* To-do item
Omit the pictures, and output the rest of the entries exactly as written.

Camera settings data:
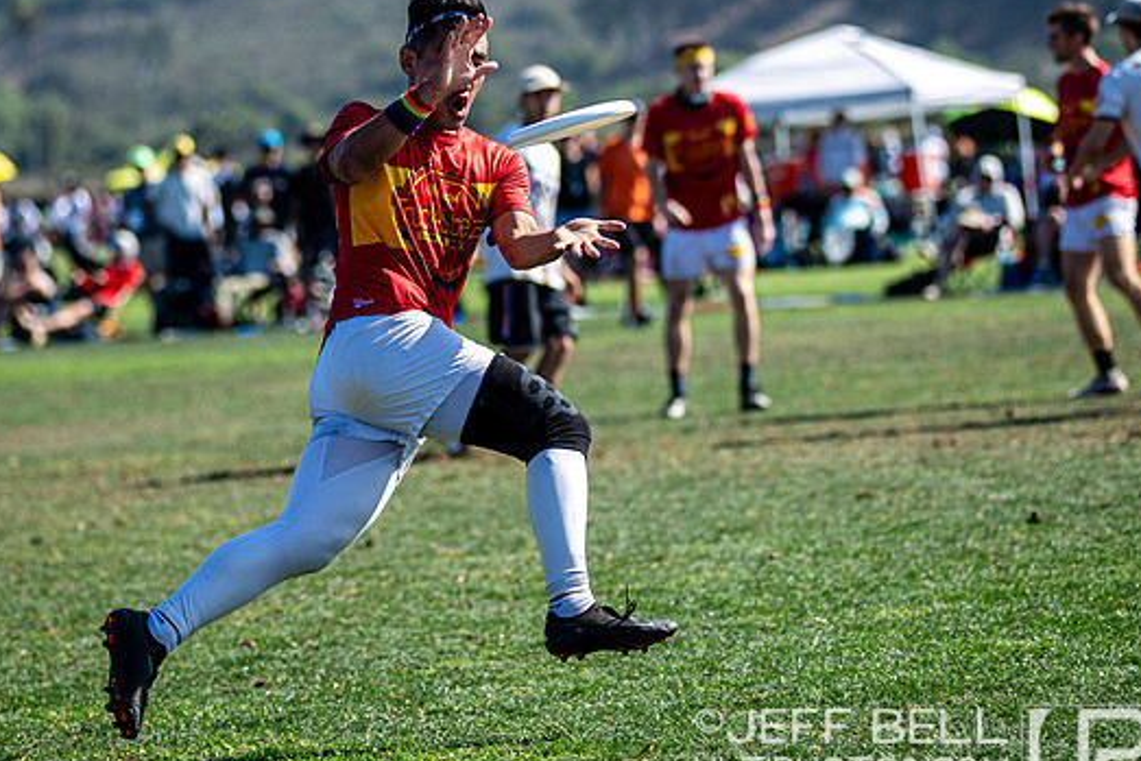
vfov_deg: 7.5
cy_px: 239
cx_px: 590
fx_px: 5770
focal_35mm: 182
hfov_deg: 11.3
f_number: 3.2
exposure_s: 1/2500
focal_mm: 120
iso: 180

* Response
vfov_deg: 7.5
cy_px: 239
cx_px: 590
fx_px: 5770
focal_35mm: 182
hfov_deg: 11.3
f_number: 3.2
exposure_s: 1/2500
focal_mm: 120
iso: 180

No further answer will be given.